Segment Start: INFORMATION SHOWN
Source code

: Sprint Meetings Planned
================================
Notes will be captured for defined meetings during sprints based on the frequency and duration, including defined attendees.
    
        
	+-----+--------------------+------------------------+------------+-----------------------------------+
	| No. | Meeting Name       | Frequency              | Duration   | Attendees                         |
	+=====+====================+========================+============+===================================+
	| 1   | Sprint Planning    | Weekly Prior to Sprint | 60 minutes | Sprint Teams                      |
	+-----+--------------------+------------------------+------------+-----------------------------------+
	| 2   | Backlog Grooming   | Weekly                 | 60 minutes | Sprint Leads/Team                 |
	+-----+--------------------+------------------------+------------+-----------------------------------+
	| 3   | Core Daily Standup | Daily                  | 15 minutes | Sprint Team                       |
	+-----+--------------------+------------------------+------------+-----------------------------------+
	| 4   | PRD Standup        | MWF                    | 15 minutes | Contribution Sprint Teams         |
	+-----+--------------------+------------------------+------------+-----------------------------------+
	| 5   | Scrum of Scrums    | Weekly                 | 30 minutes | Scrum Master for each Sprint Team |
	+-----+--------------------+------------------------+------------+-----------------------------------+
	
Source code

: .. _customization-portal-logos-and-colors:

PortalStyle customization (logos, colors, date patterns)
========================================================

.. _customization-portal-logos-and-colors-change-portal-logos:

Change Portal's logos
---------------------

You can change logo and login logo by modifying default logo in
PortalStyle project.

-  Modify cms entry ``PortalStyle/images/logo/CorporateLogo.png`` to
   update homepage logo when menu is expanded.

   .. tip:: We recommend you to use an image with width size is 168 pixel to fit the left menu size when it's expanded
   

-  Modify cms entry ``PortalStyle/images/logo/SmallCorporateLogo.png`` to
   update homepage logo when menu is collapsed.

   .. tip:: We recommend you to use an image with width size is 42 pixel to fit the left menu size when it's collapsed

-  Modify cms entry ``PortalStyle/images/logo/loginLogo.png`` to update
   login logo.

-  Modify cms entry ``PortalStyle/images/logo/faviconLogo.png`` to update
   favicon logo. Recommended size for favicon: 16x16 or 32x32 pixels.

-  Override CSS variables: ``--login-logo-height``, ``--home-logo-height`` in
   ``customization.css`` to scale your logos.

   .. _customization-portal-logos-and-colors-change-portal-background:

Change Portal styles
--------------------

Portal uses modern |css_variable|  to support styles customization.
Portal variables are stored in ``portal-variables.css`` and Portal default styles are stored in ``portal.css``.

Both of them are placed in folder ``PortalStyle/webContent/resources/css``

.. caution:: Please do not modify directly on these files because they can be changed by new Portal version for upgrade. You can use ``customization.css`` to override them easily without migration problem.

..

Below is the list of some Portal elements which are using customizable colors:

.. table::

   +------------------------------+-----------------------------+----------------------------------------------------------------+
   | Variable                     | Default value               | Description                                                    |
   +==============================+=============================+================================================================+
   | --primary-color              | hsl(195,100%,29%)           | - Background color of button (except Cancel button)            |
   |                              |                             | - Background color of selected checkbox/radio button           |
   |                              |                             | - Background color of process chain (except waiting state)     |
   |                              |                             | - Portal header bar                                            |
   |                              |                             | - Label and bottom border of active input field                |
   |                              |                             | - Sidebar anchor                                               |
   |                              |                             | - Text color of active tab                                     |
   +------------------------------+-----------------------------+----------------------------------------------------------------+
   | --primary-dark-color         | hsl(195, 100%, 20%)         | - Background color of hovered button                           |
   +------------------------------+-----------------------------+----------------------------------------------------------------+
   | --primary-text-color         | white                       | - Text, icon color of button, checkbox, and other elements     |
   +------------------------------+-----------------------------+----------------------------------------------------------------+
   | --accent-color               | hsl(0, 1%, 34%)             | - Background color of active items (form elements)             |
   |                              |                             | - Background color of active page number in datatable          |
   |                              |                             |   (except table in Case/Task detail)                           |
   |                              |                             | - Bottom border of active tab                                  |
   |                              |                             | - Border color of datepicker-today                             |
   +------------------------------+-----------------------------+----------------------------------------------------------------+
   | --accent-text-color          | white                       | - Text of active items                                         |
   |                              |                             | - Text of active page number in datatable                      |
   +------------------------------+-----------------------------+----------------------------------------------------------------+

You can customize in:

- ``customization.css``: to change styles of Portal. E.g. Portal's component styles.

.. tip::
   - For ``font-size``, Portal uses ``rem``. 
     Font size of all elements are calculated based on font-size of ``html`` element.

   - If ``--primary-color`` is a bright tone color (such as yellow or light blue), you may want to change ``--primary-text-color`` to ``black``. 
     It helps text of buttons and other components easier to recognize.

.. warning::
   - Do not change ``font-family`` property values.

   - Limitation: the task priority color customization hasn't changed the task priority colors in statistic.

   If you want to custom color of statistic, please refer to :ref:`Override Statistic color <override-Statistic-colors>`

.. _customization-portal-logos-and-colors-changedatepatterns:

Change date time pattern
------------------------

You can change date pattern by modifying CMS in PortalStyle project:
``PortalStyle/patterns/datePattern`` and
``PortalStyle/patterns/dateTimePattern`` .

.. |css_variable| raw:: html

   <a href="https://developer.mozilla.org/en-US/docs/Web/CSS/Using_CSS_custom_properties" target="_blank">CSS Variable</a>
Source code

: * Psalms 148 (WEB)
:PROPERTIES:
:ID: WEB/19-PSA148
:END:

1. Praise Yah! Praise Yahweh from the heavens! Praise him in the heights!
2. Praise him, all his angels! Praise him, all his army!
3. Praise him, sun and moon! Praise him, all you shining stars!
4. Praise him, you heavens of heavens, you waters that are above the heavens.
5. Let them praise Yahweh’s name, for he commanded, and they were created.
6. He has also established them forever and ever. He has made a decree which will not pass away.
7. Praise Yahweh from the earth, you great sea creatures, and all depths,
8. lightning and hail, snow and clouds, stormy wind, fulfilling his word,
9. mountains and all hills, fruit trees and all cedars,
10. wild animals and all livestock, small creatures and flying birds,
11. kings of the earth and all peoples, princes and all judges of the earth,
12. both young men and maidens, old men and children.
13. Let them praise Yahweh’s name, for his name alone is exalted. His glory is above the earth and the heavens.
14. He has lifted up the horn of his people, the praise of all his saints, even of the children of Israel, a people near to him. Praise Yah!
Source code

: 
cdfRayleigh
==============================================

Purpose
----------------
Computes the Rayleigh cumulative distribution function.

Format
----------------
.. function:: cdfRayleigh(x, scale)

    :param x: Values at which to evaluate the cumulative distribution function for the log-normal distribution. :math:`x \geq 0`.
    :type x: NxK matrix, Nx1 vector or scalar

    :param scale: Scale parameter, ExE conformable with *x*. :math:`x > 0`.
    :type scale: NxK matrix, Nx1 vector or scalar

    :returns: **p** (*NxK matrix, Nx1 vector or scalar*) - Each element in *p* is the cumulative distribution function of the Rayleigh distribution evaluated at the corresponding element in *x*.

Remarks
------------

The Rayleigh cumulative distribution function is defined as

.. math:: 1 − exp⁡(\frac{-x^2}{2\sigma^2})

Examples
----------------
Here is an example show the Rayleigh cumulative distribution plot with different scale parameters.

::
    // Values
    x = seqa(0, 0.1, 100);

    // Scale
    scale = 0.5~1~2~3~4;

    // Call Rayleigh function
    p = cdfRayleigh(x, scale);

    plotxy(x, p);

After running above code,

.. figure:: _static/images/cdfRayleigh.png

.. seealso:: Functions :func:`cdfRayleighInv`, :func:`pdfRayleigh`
Segment End: INFORMATION SHOWN
Total lines holding "white" in the records: report this figure alone.

2